§ Work instruction
For this exercise, output the entries below exactly from the line that holds "X79375000Y-131699000D03*" to the line that holds "wire [3:0] code;", both ends included. No pictures belong in the copy.

§ Data for analysis
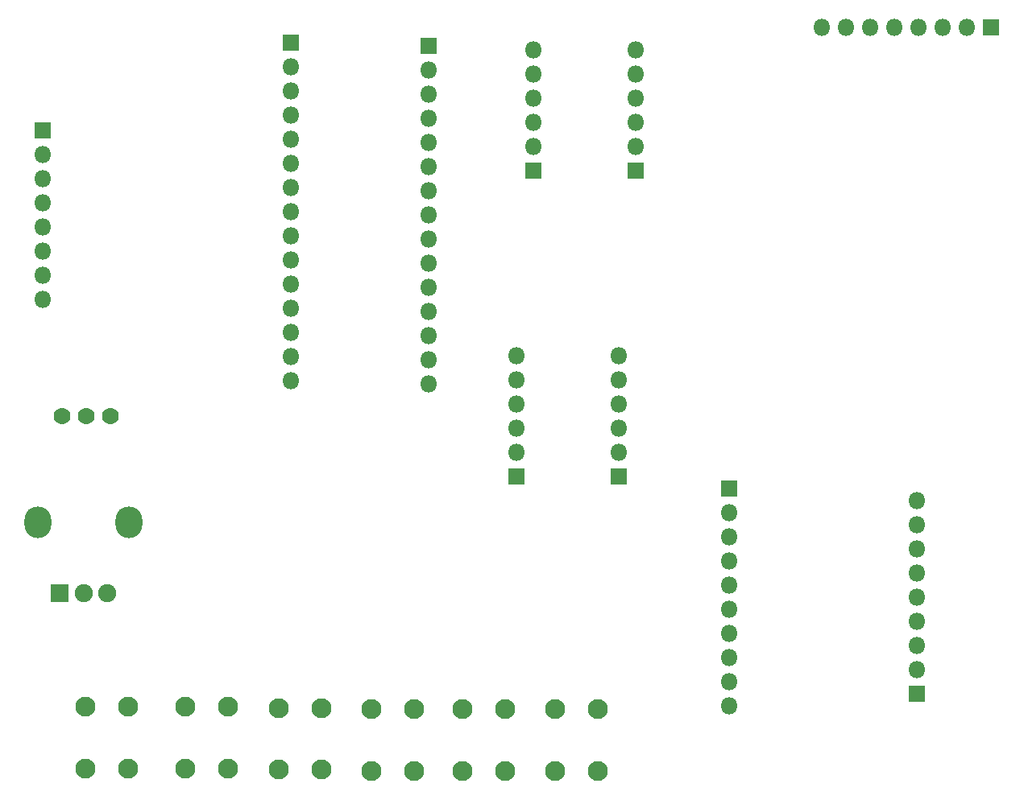
<source format=gbr>
%TF.GenerationSoftware,KiCad,Pcbnew,5.1.6-c6e7f7d~87~ubuntu20.04.1*%
%TF.CreationDate,2020-11-03T02:20:16-05:00*%
%TF.ProjectId,radio,72616469-6f2e-46b6-9963-61645f706362,rev?*%
%TF.SameCoordinates,Original*%
%TF.FileFunction,Soldermask,Bot*%
%TF.FilePolarity,Negative*%
%FSLAX46Y46*%
G04 Gerber Fmt 4.6, Leading zero omitted, Abs format (unit mm)*
G04 Created by KiCad (PCBNEW 5.1.6-c6e7f7d~87~ubuntu20.04.1) date 2020-11-03 02:20:16*
%MOMM*%
%LPD*%
G01*
G04 APERTURE LIST*
%ADD10O,1.800000X1.800000*%
%ADD11R,1.800000X1.800000*%
%ADD12C,1.776400*%
%ADD13C,2.100000*%
%ADD14O,2.820000X3.340000*%
%ADD15C,1.900000*%
%ADD16R,1.900000X1.900000*%
G04 APERTURE END LIST*
D10*
%TO.C,U8*%
X136510000Y-53624000D03*
X139050000Y-53624000D03*
X141590000Y-53624000D03*
X144130000Y-53624000D03*
X146670000Y-53624000D03*
X149210000Y-53624000D03*
X151750000Y-53624000D03*
D11*
X154290000Y-53624000D03*
%TD*%
D10*
%TO.C,U7*%
X126749000Y-124998000D03*
X126749000Y-122458000D03*
X126749000Y-119918000D03*
X126749000Y-117378000D03*
X126749000Y-114838000D03*
X126749000Y-112298000D03*
X126749000Y-109758000D03*
X126749000Y-107218000D03*
X126749000Y-104678000D03*
D11*
X126749000Y-102138000D03*
%TD*%
D10*
%TO.C,U6*%
X146445000Y-103361000D03*
X146445000Y-105901000D03*
X146445000Y-108441000D03*
X146445000Y-110981000D03*
X146445000Y-113521000D03*
X146445000Y-116061000D03*
X146445000Y-118601000D03*
X146445000Y-121141000D03*
D11*
X146445000Y-123681000D03*
%TD*%
D10*
%TO.C,U5*%
X106137000Y-56008000D03*
X106137000Y-63628000D03*
X106137000Y-66168000D03*
X106137000Y-58548000D03*
D11*
X106137000Y-68708000D03*
D10*
X106137000Y-61088000D03*
X116937000Y-56008000D03*
X116937000Y-58548000D03*
X116937000Y-61088000D03*
X116937000Y-63628000D03*
X116937000Y-66168000D03*
D11*
X116937000Y-68708000D03*
%TD*%
D10*
%TO.C,U4*%
X104359000Y-88139000D03*
X104359000Y-95759000D03*
X104359000Y-98299000D03*
X104359000Y-90679000D03*
D11*
X104359000Y-100839000D03*
D10*
X104359000Y-93219000D03*
X115159000Y-88139000D03*
X115159000Y-90679000D03*
X115159000Y-93219000D03*
X115159000Y-95759000D03*
X115159000Y-98299000D03*
D11*
X115159000Y-100839000D03*
%TD*%
D10*
%TO.C,U2*%
X54640000Y-82183000D03*
X54640000Y-79643000D03*
X54640000Y-77103000D03*
X54640000Y-74563000D03*
X54640000Y-72023000D03*
X54640000Y-69483000D03*
X54640000Y-66943000D03*
D11*
X54640000Y-64403000D03*
%TD*%
D10*
%TO.C,U1*%
X95146000Y-68247000D03*
X95146000Y-73327000D03*
X95146000Y-70787000D03*
X95146000Y-65707000D03*
X95146000Y-63167000D03*
D11*
X95146000Y-55547000D03*
D10*
X95146000Y-58087000D03*
X95146000Y-60627000D03*
X95146000Y-75867000D03*
X95146000Y-78407000D03*
X95146000Y-80947000D03*
X95146000Y-83487000D03*
X95146000Y-86027000D03*
X95146000Y-88567000D03*
X95146000Y-91107000D03*
X80672000Y-90747000D03*
X80672000Y-88207000D03*
X80672000Y-85667000D03*
X80672000Y-83127000D03*
X80672000Y-80587000D03*
X80672000Y-78047000D03*
X80672000Y-75507000D03*
X80672000Y-72967000D03*
X80672000Y-70427000D03*
X80672000Y-67887000D03*
X80672000Y-65347000D03*
X80672000Y-62807000D03*
X80672000Y-60267000D03*
X80672000Y-57727000D03*
D11*
X80672000Y-55187000D03*
%TD*%
D12*
%TO.C,SW7*%
X61722000Y-94488000D03*
X56642000Y-94488000D03*
X59182000Y-94488000D03*
%TD*%
D13*
%TO.C,SW6*%
X108458000Y-125326000D03*
X112958000Y-125326000D03*
X108458000Y-131826000D03*
X112958000Y-131826000D03*
%TD*%
%TO.C,SW5*%
X98679000Y-125326000D03*
X103179000Y-125326000D03*
X98679000Y-131826000D03*
X103179000Y-131826000D03*
%TD*%
%TO.C,SW4*%
X89154000Y-125326000D03*
X93654000Y-125326000D03*
X89154000Y-131826000D03*
X93654000Y-131826000D03*
%TD*%
%TO.C,SW3*%
X79375000Y-125199000D03*
X83875000Y-125199000D03*
X79375000Y-131699000D03*
X83875000Y-131699000D03*
%TD*%
%TO.C,SW2*%
X69596000Y-125072000D03*
X74096000Y-125072000D03*
X69596000Y-131572000D03*
X74096000Y-131572000D03*
%TD*%
%TO.C,SW1*%
X59055000Y-125072000D03*
X63555000Y-125072000D03*
X59055000Y-131572000D03*
X63555000Y-131572000D03*
%TD*%
D14*
%TO.C,RV1*%
X54088000Y-105657000D03*
X63688000Y-105657000D03*
D15*
X61388000Y-113157000D03*
X58888000Y-113157000D03*
D16*
X56388000Y-113157000D03*
%TD*%
M02*

</source>
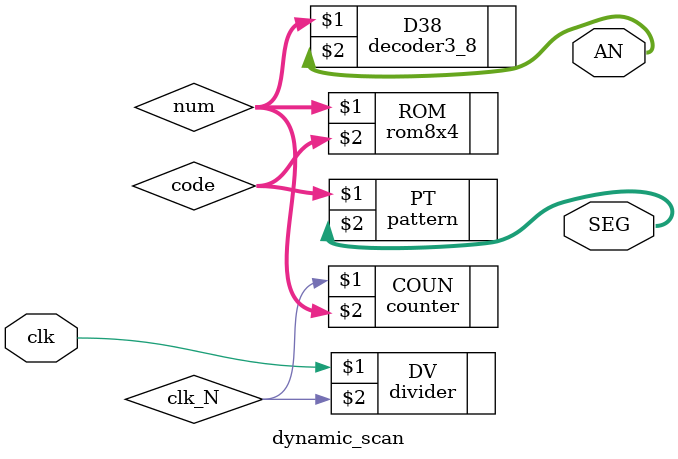
<source format=v>
`timescale 1ns / 1ps

module dynamic_scan(clk, SEG, AN);
input clk;
output [7:0] SEG;
output [7:0] AN;
wire clk_N;
wire [2:0] num;
wire [3:0] code;
    divider #(100_000_000) DV(clk, clk_N);
    counter COUN(clk_N, num);
    decoder3_8 D38(num, AN);
    rom8x4 ROM(num, code);
    pattern PT(code, SEG);
    
endmodule

</source>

§ Exercise result
X79375000Y-131699000D03*
X83875000Y-131699000D03*
%TD*%
%TO.C,SW2*%
X69596000Y-125072000D03*
X74096000Y-125072000D03*
X69596000Y-131572000D03*
X74096000Y-131572000D03*
%TD*%
%TO.C,SW1*%
X59055000Y-125072000D03*
X63555000Y-125072000D03*
X59055000Y-131572000D03*
X63555000Y-131572000D03*
%TD*%
D14*
%TO.C,RV1*%
X54088000Y-105657000D03*
X63688000Y-105657000D03*
D15*
X61388000Y-113157000D03*
X58888000Y-113157000D03*
D16*
X56388000Y-113157000D03*
%TD*%
M02*

</source>
<source format=v>
`timescale 1ns / 1ps

module dynamic_scan(clk, SEG, AN);
input clk;
output [7:0] SEG;
output [7:0] AN;
wire clk_N;
wire [2:0] num;
wire [3:0] code;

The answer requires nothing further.